Note that I don't own Animal class, but I still want to subclass it, and be able to mix these implementations. Example above is really simple, but in real code it would be extremely useful.

The problem is, that class that doesn't extend Animal can implement Mammal and AnimalWithBeak interfaces. In this case, the code will be broken as this as Animal cast will fail.

So the question - Is it possible to constraint interface inheritance only to specific classes? In this case, only classes that extend Animal should be allowed to implement Mammal and AnimalWithBeak interfaces.

Abstract syntax that probably doesn't exist could look something like that:

interface Mammal where this : Animal

But I quess it's not valid. Any solutions?

Answer 1

You can accomplish such a constraint with extension functions, but you may not supply your interface methods then anymore. However, as the Animal-class is not under your control you may want to add some other useful methods you desire with extension functions.

Example:

fun <T> T.produceMilk() where T : Animal, T : Mammal {
  beAnimal().apply { println("Freesh milk!") }
}

fun <T> T.quack() where T : Animal, T : AnimalWithBeak {
  beAnimal().apply { println("Quack!") }
}

fun main(args: Array<String>) {
  val myMammal = object : Mammal {} // a mammal, but not an animal
  // myMammal.produceMilk() // unresolved reference
  val myMammalAnimal = Platypus()
  myMammalAnimal.produceMilk() // works
}

Your classes/Interfaces then would look like:

abstract class Animal { fun beAnimal() { println("I'm animal!") } }

interface Mammal
interface AnimalWithBeak 
class Platypus : Animal(), Mammal, AnimalWithBeak {
  fun bePlatypus() {
    quack() // ok
    produceMilk() // ok
  }
}

The forced tight coupling you are asking for can otherwise be accomplished with @marstrans answer.

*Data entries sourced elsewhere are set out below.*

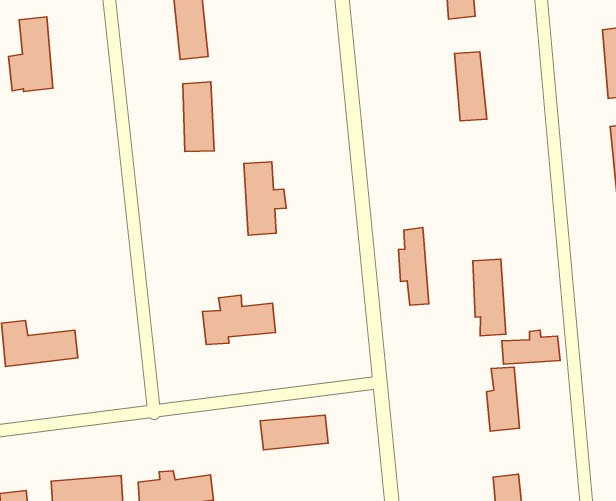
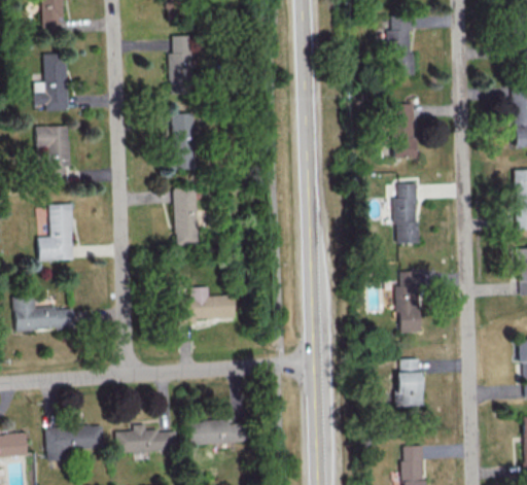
building: none -> [36,125,71,183]
building: [244,162,286,235] -> [175,187,207,245]
building: none -> [38,204,73,261]
building: [399,228,429,305] -> [400,181,422,243]
building: [502,330,560,364] -> none
building: [260,415,328,450] -> [189,420,243,445]

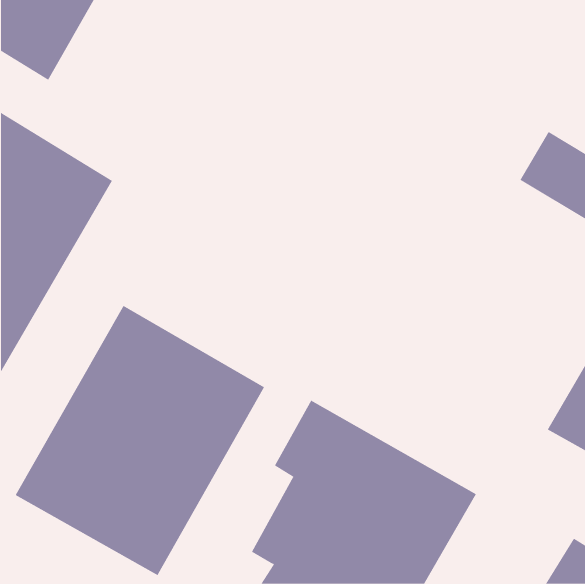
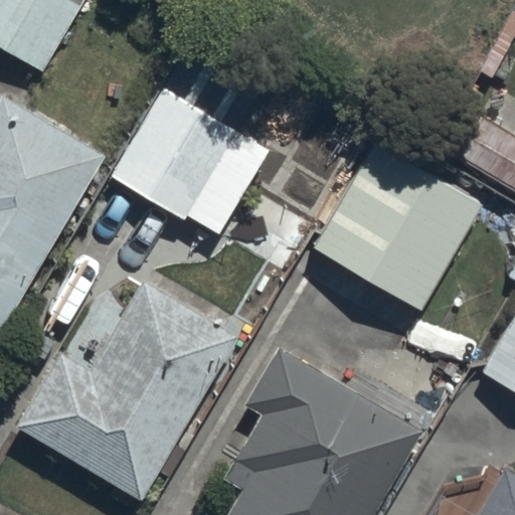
building: none -> [111,39,267,236]
building: none -> [313,145,481,311]

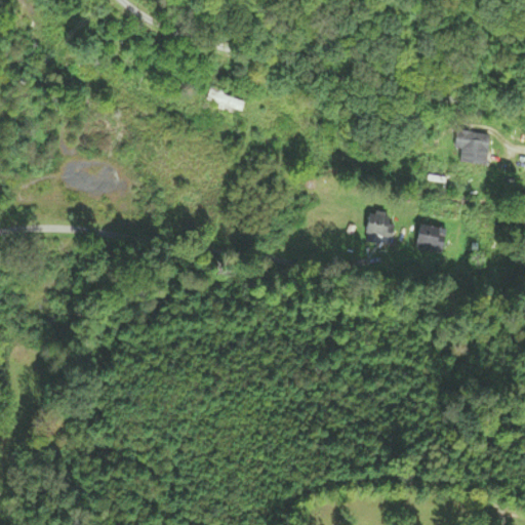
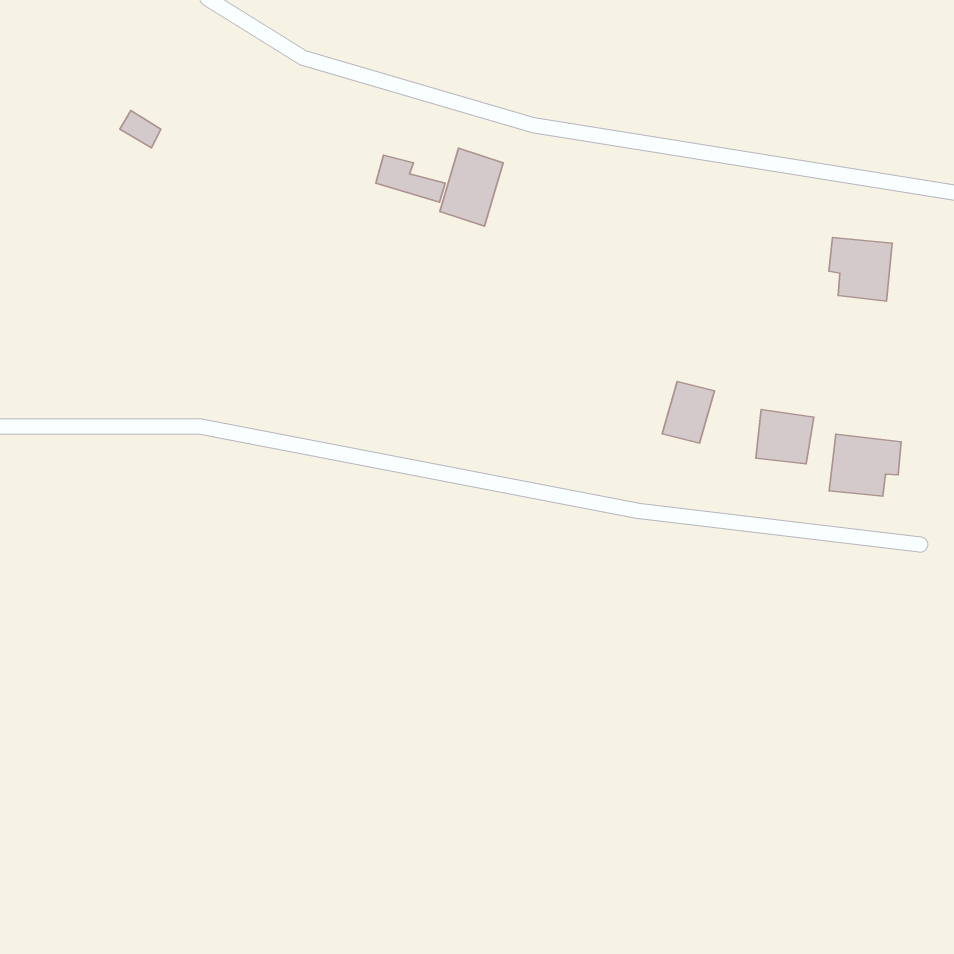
building: none -> [440,148,503,226]
building: none -> [829,434,901,496]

That solution forces you to always have an animal when implementing the interfaces.

Answer 2

You can not constrain which classes an interface can be implemented by. However, if you want to avoid the casting, you can give the interface a property of type Animal that the implementing classes have to override. This will at least ensure that the implementing classes have an Animal object available.

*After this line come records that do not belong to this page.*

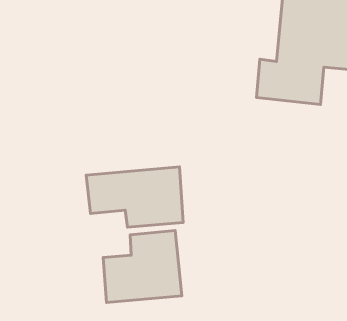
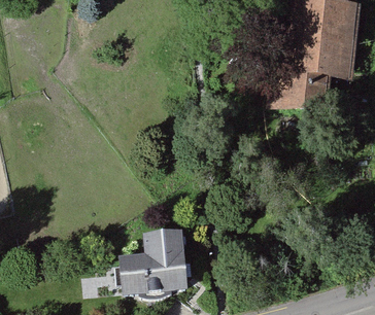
building: [86,167,183,227] -> none

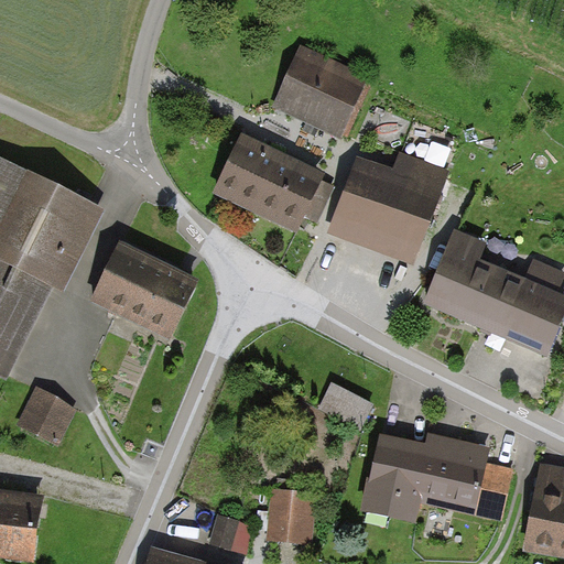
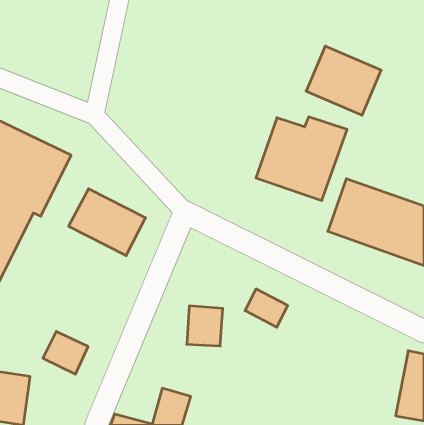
building: [279,46,378,138] -> [306,46,381,115]
building: [226,140,330,232] -> none
building: [20,388,79,444] -> [43,331,88,374]
building: [357,432,509,521] -> none
building: [264,488,312,541] -> [187,306,223,346]

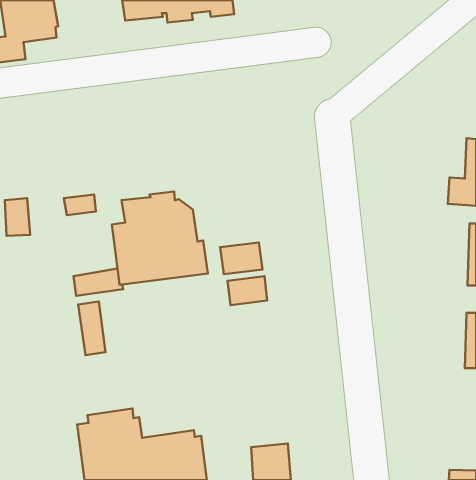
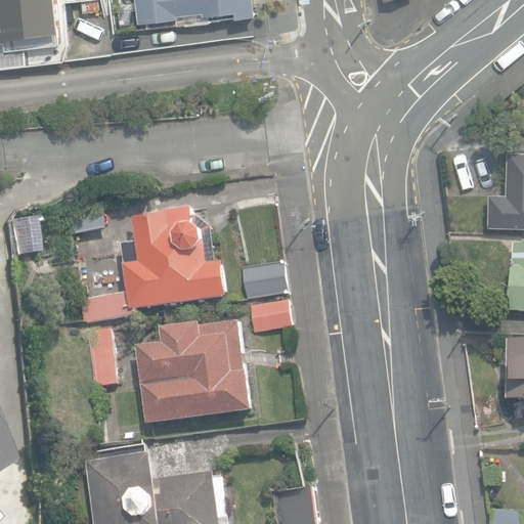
building: none -> [136,320,251,426]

abstract class Animal { fun beAnimal() { println("I'm animal!") } }

interface Mammal { 
    val animal: Animal

    fun produceMilk() { 
        animal.beAnimal().apply { println("Freesh milk!") }
    } 
}

interface AnimalWithBeak {
    val animal: Animal

    fun quack() { 
        animal.beAnimal().apply { println("Quack!") }
    } 
}

class Platypus : Animal(), Mammal, AnimalWithBeak {
    override val animal = this

    fun bePlatypus() {
        quack() // ok
        produceMilk() // ok
    }
}